◆ **Problem to work on**:
Pull out every line in the records below that contains the string "sketchPlane", matching case exactly.

== == ==

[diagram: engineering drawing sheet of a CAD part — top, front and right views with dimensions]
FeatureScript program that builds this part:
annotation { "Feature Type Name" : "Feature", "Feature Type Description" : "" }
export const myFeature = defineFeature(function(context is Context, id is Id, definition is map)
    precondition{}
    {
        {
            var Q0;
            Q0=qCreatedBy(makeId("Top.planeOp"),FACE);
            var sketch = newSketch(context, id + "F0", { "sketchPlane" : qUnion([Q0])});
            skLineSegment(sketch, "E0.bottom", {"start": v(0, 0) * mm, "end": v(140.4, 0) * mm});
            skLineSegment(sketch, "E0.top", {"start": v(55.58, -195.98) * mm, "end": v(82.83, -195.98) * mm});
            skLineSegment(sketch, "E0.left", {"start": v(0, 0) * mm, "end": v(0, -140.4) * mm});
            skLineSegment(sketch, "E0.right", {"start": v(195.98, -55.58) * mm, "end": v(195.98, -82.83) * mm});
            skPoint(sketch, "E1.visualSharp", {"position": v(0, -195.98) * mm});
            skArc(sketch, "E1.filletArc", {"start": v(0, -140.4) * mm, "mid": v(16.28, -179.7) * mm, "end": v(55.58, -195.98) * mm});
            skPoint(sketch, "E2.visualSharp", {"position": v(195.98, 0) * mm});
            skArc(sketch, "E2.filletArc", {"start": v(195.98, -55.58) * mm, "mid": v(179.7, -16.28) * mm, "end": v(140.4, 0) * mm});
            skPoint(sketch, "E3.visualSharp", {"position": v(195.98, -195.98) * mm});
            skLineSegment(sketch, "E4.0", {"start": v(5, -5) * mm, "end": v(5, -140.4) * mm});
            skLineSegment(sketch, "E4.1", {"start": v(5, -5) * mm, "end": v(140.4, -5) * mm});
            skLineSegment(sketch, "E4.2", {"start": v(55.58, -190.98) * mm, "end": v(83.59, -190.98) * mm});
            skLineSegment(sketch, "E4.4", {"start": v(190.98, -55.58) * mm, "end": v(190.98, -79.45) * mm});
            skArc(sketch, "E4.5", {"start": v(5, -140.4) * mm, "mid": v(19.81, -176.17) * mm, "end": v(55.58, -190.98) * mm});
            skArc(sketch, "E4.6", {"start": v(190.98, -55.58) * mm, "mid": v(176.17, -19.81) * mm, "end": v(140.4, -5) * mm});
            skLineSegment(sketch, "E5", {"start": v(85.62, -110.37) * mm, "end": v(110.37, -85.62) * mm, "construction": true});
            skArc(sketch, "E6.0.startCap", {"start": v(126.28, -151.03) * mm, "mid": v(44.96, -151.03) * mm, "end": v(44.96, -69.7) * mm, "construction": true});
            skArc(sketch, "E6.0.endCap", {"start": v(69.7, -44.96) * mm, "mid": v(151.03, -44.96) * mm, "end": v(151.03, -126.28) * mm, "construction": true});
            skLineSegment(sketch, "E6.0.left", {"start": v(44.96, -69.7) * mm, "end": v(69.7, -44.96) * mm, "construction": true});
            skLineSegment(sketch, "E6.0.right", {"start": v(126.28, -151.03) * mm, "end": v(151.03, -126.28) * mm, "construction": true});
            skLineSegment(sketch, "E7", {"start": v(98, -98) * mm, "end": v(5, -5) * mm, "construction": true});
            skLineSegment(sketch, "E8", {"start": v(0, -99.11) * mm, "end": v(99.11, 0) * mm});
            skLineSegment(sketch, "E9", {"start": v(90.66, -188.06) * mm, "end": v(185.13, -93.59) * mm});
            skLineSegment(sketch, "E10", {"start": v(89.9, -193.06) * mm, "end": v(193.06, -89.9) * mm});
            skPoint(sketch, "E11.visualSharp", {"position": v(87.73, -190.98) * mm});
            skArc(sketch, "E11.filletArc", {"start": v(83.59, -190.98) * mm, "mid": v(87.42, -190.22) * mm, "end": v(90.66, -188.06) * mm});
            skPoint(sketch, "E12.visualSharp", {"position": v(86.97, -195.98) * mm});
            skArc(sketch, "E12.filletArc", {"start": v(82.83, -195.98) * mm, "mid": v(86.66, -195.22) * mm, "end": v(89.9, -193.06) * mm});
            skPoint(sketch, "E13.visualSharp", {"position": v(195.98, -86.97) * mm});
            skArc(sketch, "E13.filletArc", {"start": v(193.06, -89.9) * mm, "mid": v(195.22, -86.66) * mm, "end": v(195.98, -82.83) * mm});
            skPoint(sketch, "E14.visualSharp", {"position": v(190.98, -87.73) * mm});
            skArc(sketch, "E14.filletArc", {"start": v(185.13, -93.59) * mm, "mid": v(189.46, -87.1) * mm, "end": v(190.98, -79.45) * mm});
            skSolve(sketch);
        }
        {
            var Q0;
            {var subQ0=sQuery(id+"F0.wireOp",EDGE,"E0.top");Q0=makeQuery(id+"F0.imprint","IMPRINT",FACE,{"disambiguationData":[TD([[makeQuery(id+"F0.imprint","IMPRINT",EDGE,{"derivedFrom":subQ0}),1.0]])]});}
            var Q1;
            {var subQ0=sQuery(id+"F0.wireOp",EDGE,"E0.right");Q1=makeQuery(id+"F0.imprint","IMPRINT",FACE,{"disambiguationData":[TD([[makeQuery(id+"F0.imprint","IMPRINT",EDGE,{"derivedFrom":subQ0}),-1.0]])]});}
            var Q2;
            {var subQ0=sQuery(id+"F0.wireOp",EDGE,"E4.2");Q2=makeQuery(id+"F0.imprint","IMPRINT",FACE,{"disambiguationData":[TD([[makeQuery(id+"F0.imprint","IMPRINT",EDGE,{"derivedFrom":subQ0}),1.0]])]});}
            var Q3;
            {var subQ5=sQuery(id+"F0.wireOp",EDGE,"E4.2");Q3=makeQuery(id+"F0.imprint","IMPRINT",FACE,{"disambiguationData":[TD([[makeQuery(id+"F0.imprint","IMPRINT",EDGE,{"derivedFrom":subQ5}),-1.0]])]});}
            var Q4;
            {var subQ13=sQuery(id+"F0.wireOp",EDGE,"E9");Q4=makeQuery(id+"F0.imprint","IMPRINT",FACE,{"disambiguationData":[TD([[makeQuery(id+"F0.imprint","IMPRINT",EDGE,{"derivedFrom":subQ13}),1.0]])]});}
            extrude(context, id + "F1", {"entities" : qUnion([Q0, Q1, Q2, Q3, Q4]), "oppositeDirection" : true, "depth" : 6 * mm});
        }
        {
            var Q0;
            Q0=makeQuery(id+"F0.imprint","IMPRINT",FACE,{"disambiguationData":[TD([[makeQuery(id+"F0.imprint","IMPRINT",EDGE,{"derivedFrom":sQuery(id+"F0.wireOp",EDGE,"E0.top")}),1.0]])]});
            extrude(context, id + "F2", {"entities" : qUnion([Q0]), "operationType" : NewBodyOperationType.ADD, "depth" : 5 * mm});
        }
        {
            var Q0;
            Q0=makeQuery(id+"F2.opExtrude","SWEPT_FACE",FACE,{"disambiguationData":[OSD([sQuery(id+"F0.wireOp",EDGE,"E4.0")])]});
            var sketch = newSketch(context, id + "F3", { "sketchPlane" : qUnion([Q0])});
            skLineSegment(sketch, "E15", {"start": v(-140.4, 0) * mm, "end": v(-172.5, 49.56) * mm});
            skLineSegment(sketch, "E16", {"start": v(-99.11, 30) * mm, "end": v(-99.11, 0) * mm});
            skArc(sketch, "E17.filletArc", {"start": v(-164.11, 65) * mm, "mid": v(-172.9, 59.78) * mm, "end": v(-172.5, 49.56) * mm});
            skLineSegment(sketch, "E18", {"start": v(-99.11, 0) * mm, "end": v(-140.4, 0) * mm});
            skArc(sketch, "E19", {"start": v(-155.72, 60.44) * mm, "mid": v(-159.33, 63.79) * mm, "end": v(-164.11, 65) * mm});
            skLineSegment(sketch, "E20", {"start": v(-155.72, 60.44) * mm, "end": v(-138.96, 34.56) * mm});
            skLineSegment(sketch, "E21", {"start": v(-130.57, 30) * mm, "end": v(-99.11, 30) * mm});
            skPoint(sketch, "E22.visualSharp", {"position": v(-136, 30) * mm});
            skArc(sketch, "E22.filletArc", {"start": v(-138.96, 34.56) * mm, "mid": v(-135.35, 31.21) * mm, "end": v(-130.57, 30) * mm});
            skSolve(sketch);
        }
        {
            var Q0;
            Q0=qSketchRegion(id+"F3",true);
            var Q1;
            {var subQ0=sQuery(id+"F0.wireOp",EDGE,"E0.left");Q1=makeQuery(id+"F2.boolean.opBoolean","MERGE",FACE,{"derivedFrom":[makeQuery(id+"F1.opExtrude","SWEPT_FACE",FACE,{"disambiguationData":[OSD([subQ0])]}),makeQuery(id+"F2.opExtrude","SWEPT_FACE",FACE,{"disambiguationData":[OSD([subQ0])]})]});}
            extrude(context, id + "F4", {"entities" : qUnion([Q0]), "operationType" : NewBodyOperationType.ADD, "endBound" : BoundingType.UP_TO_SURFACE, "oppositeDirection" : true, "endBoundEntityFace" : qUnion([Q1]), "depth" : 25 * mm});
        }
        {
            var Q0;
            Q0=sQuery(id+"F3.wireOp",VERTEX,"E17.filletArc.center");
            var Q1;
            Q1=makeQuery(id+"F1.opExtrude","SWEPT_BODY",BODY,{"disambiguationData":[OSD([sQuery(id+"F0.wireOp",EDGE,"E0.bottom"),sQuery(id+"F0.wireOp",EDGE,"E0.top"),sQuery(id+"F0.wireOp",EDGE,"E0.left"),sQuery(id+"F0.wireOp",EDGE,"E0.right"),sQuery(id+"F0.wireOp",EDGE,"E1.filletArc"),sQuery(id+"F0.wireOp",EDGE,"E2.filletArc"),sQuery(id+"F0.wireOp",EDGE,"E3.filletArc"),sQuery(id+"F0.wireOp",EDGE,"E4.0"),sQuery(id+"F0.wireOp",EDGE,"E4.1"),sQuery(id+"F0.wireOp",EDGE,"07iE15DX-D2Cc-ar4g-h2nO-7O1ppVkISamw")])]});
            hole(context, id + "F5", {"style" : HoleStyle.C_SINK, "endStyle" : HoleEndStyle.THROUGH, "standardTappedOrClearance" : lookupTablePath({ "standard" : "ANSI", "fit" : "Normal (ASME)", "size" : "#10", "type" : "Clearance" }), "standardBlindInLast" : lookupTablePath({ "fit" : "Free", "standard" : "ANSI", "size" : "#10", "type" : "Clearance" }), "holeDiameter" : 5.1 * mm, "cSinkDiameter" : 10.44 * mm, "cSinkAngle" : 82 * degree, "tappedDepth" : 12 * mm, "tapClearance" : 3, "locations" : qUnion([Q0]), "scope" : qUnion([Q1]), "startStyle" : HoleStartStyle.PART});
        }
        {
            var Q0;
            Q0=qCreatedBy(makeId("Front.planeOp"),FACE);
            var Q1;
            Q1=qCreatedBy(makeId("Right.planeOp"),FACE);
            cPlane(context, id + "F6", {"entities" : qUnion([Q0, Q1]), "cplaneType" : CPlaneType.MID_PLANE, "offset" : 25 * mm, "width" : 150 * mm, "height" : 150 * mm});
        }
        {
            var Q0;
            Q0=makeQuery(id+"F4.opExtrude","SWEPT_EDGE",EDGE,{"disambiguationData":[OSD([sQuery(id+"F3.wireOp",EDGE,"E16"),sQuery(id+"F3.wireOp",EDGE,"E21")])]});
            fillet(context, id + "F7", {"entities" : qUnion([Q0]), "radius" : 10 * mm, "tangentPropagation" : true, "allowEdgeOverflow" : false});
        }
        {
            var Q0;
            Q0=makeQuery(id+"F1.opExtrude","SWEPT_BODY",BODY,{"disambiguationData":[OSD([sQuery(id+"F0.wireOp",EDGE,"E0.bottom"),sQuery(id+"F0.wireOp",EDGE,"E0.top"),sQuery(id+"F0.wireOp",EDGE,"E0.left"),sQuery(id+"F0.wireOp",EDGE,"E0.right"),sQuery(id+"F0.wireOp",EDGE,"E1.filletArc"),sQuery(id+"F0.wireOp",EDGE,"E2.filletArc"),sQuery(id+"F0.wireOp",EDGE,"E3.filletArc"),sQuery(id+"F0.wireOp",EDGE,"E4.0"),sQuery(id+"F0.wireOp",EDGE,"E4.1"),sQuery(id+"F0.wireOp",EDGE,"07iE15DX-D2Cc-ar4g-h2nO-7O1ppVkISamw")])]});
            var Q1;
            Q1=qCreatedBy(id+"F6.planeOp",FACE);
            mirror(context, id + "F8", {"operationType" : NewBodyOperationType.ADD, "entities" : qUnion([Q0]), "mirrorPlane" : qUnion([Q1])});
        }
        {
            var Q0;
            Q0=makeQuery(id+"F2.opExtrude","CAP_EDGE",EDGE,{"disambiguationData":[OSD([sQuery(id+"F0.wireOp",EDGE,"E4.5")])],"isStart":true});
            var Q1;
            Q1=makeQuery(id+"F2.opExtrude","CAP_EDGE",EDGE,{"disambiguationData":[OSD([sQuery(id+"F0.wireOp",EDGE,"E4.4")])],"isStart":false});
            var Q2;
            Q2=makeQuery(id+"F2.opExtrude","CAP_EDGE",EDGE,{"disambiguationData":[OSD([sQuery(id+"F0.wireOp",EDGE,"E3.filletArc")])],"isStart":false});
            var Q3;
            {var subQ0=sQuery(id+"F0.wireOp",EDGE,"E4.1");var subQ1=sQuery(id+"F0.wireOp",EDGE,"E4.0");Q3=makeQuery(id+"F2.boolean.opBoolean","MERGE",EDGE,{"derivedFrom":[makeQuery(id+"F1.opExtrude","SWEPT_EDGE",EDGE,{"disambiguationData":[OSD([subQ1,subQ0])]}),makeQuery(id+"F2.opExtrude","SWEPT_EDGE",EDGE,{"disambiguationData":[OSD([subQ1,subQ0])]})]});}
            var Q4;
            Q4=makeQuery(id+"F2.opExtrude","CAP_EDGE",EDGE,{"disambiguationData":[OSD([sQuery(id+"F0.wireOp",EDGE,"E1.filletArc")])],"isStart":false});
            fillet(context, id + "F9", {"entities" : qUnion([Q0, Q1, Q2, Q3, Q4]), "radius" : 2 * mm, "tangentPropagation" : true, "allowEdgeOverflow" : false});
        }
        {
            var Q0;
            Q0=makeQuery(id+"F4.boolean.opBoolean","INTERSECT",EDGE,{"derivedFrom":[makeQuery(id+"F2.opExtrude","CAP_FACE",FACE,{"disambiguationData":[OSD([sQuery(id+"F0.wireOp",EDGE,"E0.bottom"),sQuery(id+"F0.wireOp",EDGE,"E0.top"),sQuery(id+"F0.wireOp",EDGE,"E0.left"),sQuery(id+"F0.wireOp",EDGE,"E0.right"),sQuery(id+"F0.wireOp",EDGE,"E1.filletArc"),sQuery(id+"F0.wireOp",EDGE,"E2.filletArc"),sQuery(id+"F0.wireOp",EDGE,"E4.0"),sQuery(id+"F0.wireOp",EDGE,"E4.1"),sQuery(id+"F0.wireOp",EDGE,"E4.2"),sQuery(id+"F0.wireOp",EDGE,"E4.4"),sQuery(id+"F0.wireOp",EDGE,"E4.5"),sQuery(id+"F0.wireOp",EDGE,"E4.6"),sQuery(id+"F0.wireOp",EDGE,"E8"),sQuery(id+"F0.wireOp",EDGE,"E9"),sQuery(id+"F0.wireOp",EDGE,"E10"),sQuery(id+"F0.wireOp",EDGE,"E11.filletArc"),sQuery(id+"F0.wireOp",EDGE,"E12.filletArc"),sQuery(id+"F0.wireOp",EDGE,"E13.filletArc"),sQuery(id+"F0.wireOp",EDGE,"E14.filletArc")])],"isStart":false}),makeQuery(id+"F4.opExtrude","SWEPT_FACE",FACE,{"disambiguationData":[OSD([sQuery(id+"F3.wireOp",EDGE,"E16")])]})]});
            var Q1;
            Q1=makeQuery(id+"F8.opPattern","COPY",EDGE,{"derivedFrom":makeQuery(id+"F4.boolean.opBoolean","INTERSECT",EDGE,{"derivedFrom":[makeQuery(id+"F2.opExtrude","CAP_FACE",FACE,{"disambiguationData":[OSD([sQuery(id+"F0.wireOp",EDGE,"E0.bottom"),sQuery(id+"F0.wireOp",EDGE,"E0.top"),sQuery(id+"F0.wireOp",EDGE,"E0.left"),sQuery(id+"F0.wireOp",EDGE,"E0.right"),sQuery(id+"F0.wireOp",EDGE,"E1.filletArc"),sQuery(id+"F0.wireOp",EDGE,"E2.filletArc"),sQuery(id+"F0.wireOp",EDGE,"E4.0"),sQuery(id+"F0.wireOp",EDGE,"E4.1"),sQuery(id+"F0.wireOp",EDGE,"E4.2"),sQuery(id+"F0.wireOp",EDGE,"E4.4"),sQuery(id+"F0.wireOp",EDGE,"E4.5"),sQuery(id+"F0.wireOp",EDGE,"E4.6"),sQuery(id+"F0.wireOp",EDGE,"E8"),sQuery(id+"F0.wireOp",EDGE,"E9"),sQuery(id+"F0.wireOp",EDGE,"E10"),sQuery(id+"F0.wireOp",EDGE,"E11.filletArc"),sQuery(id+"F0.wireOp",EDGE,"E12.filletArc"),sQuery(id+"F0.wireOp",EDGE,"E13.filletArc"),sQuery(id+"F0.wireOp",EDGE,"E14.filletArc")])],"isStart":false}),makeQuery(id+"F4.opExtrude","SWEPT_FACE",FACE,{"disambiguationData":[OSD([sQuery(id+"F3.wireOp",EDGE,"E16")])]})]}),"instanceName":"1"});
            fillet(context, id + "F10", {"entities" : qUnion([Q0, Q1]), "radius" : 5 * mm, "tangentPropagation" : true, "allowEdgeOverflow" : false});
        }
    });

== == ==

◆ **Solution for this problem**:
            var sketch = newSketch(context, id + "F0", { "sketchPlane" : qUnion([Q0])});
            var sketch = newSketch(context, id + "F3", { "sketchPlane" : qUnion([Q0])});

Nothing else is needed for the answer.